En la señorial San Cristóbal de las Casas todas las memorias debían dolernos a todos
Nina bebe el café de la tarde. Detrás de la cortina del aromático, en prismas, reverberan la plaza, el mascarón de alguna casona solariega, la agitación cosmopolita de víspera de fin de año de San Cristóbal de las Casas.
La ciudad, fundada a punta de espada y de sermones por Diego de Mazariegos es, a toda vista y rincones, seductora y conquistadora, por el embrujo de su estética colonial y señorial.
Me solazo en los ojos de Nina, en su pelo azabache agitado por los vientos tornasolados de la montaña. Ella que me basta para la vida. Nina que resume para mí toda la belleza y el encanto de las mujeres que están y pasarán sobre la tierra.
A San Cristóbal de las Casas la observo de soslayo, la disecciono, como ella lo hizo desde sus orígenes, cuando sus creadores colocaron la primera piedra y caliza y trazaron su primera calzada, con la furia del latigazo y los miedos vueltos espantos sobre las espaldas de los moradores indígenas esclavizados.
A esta ciudad de mestizos, de indígenas, de extranjeros y de quienes aún se piensan criollos, a su magnífica arquitectura, las veo chorreantes de sangre desparramándose sobre las baldosas, que siglos después transformadas en banquetas, mis pies al lado de Nina, apisonan también en tránsito presuroso, impulsado por el estupor de letargos que causa esta ciudad capital de Los Altos de Chiapas.
Cada fachada de roca labrada de las casas que habitaron los españoles vestidos de coletos, ocupadas hoy por quienes presumen ese abolengo como heráldica del corazón, fue construida con retazos de dedos y manos arrancados por el cincel, el zapapico, el marro, la ambición, la avaricia, el desprecio y el racismo delconquistador.
No escapamos a los mascarones queconsagran a familias emblemáticas, a los auténticos coletos.
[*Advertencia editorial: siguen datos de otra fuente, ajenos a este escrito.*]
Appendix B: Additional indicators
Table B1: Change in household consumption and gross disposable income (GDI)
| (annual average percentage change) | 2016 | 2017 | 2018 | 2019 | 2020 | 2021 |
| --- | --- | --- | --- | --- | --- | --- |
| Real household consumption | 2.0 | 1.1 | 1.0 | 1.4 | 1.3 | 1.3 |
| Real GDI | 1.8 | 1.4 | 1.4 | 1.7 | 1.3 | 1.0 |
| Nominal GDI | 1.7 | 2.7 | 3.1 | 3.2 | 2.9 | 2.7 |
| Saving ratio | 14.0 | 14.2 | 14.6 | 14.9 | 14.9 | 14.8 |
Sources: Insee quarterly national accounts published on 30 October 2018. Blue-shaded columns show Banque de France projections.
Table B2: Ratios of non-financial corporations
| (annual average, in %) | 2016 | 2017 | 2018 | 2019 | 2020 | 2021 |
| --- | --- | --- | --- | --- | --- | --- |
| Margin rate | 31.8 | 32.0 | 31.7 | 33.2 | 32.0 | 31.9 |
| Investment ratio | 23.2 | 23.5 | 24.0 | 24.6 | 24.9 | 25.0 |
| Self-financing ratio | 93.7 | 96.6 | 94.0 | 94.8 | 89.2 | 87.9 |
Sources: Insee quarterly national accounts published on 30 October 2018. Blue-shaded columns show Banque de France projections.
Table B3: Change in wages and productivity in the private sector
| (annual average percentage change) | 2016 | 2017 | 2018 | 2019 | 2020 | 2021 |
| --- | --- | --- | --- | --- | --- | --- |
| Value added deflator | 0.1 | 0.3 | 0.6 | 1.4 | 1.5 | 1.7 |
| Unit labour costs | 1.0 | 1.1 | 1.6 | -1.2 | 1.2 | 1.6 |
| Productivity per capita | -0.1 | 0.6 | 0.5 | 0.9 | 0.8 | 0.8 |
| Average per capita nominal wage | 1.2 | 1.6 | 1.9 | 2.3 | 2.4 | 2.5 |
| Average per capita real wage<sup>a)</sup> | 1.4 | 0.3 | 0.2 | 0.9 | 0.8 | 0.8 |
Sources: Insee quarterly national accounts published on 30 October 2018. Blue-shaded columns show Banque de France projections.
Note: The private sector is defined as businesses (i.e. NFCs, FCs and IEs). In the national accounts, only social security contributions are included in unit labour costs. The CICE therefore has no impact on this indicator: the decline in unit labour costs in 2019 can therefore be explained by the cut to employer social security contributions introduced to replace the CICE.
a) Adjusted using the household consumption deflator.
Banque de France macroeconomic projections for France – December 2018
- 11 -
Nos miran vigilantes al pasar debajo, como ojos de capataces penínsulares vivos aún.
Esas gigantescas efigies de rostros despiadados que asoman la lengua y la insolencia, labradas en almenas, capiteles y aldabones de portones y entradas, cifradas en colores marrón, rosáceos, púrpura, magenta y violáceo, sintetizan el despojo y el atropello de frailes y conquistadores.
Encierran en la contraparte, el dolor y la impotencia de los sometidos y de los proscritosde las hondonadas de Jovel.
Bebo el café más quemante aún con la caída del crepúsculo. Más dulzón como la sanguaza desparramada hace 485 años cuando el capitán Diego de Mazariegos encasquetó el primer muro con la sangre y los huesos de los indígenas al fundar su Villa Real de Chiapa.
En la señorial San Cristóbal de las Casas todas las memorias debían dolernos a todos, el desconsuelo debía corrernos por la sangre y por la ira, para que sus exquisiteces señoriales sólo cumplieran en nosotros la caricia furtiva, prestadita y arrebatadora, sin el riesgo de fecundarse en complaciente y absoluto amor.
En parte y en algo esta ciudad de conquistadores, de intercambiables espejismos y realidades, se tolera y admite porque en sus mestizajes trae incontenibles a quienes habitándola y queriéndola, la criticaron y la mostraron en su terrible esencia inicial, tales como Bartolomé de las Casas, Samuel Ruíz García y los fusileros de palo de 1994.
De la ventanilla nocturna del autobús diviso la gigantesca culebra de luz que es la despersonalizada y aceptada Tuxtla Gutiérrez. Aprieto la mano de Nina. Le susurro mi amor y le confieso que la seducción vespertina en mí de San Cristóbal de las Casas, fue solamente un dislate, un descuido de mi memoria, un tropiezo pues, en el 2013 que ya se va.